Aim of the task:
Write out the data below exactly, from its first line to the line containing "left eye: (383, 40)", that line included.

Available records:
********************
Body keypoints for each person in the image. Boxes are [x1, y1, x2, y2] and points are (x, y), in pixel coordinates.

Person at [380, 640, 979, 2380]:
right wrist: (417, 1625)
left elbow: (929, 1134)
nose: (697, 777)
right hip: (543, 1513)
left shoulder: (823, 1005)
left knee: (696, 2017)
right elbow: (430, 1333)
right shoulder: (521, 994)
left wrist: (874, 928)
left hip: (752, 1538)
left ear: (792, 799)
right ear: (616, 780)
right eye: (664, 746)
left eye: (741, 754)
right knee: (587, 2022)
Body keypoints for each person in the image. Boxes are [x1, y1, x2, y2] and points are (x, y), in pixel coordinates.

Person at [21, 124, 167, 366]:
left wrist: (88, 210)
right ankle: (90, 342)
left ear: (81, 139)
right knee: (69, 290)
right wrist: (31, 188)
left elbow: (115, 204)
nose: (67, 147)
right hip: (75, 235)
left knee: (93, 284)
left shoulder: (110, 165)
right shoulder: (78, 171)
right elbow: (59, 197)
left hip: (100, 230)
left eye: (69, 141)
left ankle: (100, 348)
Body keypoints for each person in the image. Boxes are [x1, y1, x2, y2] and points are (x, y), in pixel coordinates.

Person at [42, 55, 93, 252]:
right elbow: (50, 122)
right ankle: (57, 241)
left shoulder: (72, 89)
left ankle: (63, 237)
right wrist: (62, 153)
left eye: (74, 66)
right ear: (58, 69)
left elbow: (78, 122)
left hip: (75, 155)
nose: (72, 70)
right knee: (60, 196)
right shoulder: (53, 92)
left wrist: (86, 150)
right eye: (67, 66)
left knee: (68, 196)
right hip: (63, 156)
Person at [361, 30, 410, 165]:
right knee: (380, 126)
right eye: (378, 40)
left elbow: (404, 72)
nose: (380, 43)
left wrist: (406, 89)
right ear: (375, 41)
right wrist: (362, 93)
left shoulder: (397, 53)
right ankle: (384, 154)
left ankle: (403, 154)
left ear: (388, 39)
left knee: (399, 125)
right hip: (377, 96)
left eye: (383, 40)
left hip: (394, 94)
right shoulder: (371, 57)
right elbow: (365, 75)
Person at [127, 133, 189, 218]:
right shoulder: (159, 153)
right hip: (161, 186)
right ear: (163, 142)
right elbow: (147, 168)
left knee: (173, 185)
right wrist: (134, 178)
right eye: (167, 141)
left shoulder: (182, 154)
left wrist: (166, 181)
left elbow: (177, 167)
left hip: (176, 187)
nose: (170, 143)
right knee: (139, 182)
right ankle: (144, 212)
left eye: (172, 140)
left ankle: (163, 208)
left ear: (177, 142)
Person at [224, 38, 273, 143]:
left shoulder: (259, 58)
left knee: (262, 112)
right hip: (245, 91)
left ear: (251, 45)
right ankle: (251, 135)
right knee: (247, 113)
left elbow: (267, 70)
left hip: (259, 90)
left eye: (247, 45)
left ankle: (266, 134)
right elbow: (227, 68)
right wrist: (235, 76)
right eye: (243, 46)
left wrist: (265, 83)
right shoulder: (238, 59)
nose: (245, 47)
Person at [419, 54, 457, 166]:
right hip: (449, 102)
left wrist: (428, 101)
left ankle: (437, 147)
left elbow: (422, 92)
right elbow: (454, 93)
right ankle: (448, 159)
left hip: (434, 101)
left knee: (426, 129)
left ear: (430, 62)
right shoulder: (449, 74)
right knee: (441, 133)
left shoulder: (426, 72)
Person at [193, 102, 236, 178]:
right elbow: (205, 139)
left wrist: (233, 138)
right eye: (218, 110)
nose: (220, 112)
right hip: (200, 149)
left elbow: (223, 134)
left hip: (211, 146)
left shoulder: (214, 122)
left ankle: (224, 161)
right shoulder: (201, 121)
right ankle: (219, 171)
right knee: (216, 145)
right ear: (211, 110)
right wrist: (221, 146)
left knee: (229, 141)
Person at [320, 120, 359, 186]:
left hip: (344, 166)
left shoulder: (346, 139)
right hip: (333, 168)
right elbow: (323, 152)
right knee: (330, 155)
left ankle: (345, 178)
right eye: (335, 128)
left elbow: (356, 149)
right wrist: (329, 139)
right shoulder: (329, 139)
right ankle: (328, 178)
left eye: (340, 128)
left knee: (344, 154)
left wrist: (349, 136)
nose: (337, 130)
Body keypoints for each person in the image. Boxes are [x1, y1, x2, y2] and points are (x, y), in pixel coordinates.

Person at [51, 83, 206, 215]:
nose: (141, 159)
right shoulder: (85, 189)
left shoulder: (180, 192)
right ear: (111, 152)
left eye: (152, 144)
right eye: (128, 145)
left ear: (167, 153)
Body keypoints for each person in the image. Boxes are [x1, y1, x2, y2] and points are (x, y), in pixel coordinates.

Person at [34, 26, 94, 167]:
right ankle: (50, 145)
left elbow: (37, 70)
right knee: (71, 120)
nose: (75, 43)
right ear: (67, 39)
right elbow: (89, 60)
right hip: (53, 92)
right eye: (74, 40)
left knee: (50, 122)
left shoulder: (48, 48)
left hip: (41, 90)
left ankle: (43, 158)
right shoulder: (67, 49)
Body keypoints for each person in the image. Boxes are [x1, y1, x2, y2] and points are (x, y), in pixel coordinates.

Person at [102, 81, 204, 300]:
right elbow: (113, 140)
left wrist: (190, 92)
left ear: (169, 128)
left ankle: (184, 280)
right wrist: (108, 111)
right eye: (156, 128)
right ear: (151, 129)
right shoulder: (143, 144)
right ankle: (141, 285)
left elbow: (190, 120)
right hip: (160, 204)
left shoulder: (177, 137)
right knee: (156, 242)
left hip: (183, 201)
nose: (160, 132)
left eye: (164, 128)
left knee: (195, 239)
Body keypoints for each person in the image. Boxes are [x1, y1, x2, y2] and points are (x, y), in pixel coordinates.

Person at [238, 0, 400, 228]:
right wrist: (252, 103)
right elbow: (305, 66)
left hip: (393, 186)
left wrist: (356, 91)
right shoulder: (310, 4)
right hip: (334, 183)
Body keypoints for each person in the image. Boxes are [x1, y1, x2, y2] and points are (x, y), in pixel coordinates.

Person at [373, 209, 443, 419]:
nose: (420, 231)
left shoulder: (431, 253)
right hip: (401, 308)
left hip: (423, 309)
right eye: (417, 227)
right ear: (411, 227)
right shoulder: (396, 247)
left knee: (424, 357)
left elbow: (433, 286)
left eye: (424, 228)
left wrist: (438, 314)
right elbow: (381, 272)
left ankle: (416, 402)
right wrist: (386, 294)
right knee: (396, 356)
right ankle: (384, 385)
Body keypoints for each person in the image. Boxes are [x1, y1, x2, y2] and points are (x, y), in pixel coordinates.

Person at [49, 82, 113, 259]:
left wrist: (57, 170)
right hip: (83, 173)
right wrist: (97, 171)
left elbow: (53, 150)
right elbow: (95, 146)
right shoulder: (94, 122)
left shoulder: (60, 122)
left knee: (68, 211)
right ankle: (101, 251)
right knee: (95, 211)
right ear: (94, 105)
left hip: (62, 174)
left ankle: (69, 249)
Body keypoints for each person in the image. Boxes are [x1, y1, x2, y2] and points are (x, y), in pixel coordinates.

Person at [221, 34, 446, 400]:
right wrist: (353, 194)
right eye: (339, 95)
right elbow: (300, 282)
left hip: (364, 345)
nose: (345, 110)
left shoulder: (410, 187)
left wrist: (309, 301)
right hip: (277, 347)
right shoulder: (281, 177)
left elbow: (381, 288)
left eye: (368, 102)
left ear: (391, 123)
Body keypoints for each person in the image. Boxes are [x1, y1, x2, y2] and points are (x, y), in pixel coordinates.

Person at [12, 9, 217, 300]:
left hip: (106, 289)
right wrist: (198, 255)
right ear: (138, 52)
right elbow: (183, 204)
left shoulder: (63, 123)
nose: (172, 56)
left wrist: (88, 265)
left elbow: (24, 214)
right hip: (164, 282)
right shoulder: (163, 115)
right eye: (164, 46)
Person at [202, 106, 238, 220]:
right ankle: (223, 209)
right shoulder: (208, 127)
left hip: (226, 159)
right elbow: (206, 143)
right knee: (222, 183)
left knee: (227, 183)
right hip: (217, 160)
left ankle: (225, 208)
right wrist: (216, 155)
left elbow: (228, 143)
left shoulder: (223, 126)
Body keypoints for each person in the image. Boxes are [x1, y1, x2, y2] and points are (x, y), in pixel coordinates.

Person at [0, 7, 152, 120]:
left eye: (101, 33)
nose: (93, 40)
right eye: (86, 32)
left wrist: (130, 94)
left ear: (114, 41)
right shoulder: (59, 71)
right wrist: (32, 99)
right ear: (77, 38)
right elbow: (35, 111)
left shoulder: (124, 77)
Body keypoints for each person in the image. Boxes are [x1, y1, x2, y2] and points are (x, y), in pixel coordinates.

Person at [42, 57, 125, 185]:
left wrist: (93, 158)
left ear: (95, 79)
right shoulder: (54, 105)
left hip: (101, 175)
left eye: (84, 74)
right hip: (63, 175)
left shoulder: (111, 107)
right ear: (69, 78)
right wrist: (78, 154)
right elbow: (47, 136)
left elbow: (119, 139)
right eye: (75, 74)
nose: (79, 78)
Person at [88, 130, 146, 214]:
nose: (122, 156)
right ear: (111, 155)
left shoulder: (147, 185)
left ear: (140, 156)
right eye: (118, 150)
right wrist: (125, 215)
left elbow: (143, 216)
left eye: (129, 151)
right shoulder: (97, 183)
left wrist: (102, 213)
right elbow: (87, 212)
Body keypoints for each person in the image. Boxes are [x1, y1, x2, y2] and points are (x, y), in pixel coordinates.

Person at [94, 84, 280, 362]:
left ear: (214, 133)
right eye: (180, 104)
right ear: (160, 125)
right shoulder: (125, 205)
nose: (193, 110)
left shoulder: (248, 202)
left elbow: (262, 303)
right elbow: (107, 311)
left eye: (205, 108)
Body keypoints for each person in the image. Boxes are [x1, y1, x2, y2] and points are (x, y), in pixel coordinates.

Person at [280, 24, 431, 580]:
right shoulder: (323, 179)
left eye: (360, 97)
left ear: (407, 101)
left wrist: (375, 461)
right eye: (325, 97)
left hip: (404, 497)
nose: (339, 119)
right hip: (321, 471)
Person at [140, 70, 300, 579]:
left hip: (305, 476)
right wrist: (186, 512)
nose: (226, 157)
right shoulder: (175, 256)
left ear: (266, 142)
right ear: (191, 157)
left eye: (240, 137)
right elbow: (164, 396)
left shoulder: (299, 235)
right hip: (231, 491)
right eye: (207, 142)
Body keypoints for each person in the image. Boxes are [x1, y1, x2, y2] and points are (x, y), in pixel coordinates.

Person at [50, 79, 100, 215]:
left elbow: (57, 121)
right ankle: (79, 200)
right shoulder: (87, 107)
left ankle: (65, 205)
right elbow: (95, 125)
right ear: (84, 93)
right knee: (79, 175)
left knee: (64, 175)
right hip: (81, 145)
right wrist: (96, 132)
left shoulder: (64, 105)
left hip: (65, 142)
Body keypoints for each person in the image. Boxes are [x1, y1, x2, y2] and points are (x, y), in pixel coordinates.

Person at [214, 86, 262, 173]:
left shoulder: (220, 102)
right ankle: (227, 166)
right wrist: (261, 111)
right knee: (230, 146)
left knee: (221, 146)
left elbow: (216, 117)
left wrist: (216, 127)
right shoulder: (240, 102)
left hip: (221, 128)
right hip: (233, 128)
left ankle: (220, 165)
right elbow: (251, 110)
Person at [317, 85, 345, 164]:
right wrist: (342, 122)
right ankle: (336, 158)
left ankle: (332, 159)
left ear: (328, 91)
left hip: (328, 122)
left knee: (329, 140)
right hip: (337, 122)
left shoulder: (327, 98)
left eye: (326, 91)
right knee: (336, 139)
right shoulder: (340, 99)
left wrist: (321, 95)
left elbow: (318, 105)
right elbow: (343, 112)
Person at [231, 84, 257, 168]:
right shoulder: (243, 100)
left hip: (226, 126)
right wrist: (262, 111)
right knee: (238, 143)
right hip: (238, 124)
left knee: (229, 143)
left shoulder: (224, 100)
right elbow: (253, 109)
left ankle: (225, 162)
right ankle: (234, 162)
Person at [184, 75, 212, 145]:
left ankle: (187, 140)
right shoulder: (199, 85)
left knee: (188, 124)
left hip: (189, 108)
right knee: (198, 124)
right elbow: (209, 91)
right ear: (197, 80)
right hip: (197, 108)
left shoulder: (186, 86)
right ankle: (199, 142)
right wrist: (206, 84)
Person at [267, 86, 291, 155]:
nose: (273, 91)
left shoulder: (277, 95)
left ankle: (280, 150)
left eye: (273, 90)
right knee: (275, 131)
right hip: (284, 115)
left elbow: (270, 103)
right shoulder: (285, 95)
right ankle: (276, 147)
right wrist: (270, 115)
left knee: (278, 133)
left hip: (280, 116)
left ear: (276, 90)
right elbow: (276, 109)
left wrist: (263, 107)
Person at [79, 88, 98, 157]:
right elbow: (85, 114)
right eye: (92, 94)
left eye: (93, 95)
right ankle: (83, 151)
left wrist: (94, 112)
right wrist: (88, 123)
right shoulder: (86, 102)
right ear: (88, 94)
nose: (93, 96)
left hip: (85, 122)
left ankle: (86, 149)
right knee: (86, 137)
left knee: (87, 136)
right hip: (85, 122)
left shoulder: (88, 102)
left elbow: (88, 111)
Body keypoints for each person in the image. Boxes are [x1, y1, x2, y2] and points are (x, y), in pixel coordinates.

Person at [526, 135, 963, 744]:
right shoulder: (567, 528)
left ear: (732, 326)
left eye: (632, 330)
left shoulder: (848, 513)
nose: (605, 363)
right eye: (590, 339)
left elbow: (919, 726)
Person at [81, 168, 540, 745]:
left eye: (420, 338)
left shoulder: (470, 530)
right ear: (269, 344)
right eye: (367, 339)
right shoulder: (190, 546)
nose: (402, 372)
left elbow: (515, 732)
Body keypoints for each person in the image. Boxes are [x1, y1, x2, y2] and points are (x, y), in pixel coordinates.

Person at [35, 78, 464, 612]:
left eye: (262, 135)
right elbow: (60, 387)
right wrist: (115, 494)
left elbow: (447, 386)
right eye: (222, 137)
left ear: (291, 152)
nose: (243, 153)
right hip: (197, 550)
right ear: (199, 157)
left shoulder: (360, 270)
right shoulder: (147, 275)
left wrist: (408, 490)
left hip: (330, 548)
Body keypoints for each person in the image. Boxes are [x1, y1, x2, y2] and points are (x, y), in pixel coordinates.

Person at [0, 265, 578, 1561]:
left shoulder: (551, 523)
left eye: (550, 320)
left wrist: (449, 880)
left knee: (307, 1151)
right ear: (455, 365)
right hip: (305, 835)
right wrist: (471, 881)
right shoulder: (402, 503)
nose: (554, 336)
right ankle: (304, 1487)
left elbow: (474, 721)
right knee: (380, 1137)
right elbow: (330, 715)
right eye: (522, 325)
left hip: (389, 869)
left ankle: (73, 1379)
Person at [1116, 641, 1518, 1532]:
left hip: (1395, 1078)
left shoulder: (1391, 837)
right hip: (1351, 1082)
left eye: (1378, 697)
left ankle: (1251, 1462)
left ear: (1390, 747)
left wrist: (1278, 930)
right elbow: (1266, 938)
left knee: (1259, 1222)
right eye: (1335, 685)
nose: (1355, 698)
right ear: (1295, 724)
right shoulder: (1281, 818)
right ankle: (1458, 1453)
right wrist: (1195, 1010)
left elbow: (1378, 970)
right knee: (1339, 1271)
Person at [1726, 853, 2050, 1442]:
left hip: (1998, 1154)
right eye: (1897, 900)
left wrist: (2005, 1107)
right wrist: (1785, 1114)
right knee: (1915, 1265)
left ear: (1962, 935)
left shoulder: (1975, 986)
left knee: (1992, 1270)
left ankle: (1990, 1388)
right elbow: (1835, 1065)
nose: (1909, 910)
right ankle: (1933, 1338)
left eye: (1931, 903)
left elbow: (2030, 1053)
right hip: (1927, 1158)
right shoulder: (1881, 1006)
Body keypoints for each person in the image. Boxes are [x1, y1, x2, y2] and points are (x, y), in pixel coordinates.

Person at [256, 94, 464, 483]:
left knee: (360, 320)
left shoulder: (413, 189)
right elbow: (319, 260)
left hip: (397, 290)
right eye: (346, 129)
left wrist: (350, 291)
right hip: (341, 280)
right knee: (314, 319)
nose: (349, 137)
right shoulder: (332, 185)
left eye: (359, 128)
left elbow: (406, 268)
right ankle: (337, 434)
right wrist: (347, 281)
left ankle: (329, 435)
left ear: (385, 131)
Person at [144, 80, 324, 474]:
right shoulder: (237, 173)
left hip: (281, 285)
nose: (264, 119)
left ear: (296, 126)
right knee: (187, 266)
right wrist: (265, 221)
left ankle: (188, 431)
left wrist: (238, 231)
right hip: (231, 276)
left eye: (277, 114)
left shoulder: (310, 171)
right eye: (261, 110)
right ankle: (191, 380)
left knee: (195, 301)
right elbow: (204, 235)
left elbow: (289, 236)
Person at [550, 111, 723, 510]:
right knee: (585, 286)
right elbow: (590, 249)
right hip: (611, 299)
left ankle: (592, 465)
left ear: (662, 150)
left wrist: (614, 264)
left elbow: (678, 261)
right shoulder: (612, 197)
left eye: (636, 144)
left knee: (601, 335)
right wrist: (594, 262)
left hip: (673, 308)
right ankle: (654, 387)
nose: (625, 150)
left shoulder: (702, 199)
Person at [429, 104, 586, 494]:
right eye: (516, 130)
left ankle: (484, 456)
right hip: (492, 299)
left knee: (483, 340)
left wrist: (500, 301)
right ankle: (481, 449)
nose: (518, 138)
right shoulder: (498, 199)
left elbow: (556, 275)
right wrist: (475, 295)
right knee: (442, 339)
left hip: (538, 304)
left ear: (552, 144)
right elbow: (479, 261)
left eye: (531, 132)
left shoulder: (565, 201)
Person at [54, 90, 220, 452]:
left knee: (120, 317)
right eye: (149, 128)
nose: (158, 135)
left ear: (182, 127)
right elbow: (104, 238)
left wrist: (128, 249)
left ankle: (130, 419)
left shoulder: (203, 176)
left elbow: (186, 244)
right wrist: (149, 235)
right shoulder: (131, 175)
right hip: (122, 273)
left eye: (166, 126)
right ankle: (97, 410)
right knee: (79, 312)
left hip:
********************
Exercise response:
Body keypoints for each person in the image. Boxes are [x1, y1, x2, y2] and points are (x, y), in pixel coordinates.

Person at [380, 640, 979, 2380]:
right wrist: (417, 1625)
left elbow: (929, 1134)
nose: (697, 777)
right hip: (543, 1513)
left shoulder: (823, 1005)
left knee: (696, 2017)
right elbow: (430, 1333)
right shoulder: (521, 994)
left wrist: (874, 928)
left hip: (752, 1538)
left ear: (792, 799)
right ear: (616, 780)
right eye: (664, 746)
left eye: (741, 754)
right knee: (587, 2022)
Body keypoints for each person in the image. Boxes are [x1, y1, x2, y2] and points are (x, y), in pixel coordinates.

Person at [21, 124, 167, 366]:
left wrist: (88, 210)
right ankle: (90, 342)
left ear: (81, 139)
right knee: (69, 290)
right wrist: (31, 188)
left elbow: (115, 204)
nose: (67, 147)
right hip: (75, 235)
left knee: (93, 284)
left shoulder: (110, 165)
right shoulder: (78, 171)
right elbow: (59, 197)
left hip: (100, 230)
left eye: (69, 141)
left ankle: (100, 348)
Body keypoints for each person in the image. Boxes are [x1, y1, x2, y2] and points are (x, y), in pixel coordinates.

Person at [42, 55, 93, 252]:
right elbow: (50, 122)
right ankle: (57, 241)
left shoulder: (72, 89)
left ankle: (63, 237)
right wrist: (62, 153)
left eye: (74, 66)
right ear: (58, 69)
left elbow: (78, 122)
left hip: (75, 155)
nose: (72, 70)
right knee: (60, 196)
right shoulder: (53, 92)
left wrist: (86, 150)
right eye: (67, 66)
left knee: (68, 196)
right hip: (63, 156)
Person at [361, 30, 410, 165]:
right knee: (380, 126)
right eye: (378, 40)
left elbow: (404, 72)
nose: (380, 43)
left wrist: (406, 89)
right ear: (375, 41)
right wrist: (362, 93)
left shoulder: (397, 53)
right ankle: (384, 154)
left ankle: (403, 154)
left ear: (388, 39)
left knee: (399, 125)
right hip: (377, 96)
left eye: (383, 40)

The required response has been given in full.